◆ **Yang Harus Dikerjakan**
Lanjutkan tulisan di bawah tentang beraktivitas sendirian, mulai tepat setelah kalimat terakhirnya.

◆ **Teks Bacaan**

=======

Being "ALONE"
SENDIRIAN. ‘being alone’ menjadi satu
keadaan yang sering diunderestimate.
Sebab, pandangan orang-orang mungkin akan berubah ketika kamu menjawab
pertanyaan “sama siapa?” dengan,
"Sendirian."
Makan sendirian, pergi shopping sendirian, nongkrong di kafe
sendirian, bukan
aktivitas yang mustahil untuk dilakukan, termasuk untuk perempuan.
Tapi, sepertinya beraktivitas
seorang
diri ini masih agak mustahil untuk diterima sepenuhnya dalam society. Sendirian sering
dilekatkan dengan rasa pity terhadap subjeknya.
Society menganngap
orang yang pergi sendirian berarti tak bersosialisasi, tidak punya teman bahkan
dianggap sebagai seorang yang introvert. rasa pity ini kemudian membawa
label negataif karena dianggap sebagai
penggambaran isolasi dan keterasingan pada seseorang.

=======

◆ **Data yang Diberikan**

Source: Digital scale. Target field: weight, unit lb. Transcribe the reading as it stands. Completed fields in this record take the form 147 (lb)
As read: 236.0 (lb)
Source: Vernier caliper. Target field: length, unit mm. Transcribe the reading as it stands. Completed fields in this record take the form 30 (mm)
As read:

=======

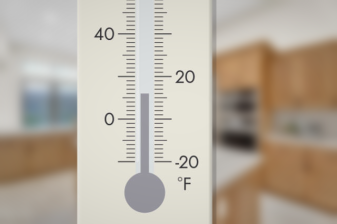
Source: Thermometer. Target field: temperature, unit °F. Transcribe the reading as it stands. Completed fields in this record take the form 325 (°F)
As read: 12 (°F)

=======

◆ **Kotak Jawaban**
Kenyataannya, tidak
sepenuhnya demikian.
Keputusan untuk being alone merupakan keputusan pribadi yang
diambil secara disadari, bukan situasi diluar kontrol individu. Setiap individu memiliki reaksi atau respon yang bervariasi terhadap hal ini. Mungkin,
ada yang memang memilih untuk sendiri(an), ada pula yang menganggap sendirian
merupakan keputusan yang "egois". Pandangan
semacam ini sedikit banyak dipengaruhi
pula oleh kebudayaan setempat yang
menjunjung nilai collectivism seperti Indonesia.
Sendirian sendiri sudah dipandang sebagai situasi yang menyedihkan.
Lebih menyedihkan lagi bila kata tersebut disandingkan
dengan kata perempuan (seperti saya). Belum
lagi apabila sendirian ini
diaplikasikan dalam hal kehidupan secara menyeluruh, alias melajang.
Kesendirian memang sebenarnya bukan sesuatu yang salah. Hanya saja dalam dunia
yang sepertinya serba "sosial" ini,kesendirian
menjadi momok bagi banyak orang, terutama perempuan.
Masih juga mau menghakimi orang lain atas pilihannya untuk menghabiskan waktu
sendirian?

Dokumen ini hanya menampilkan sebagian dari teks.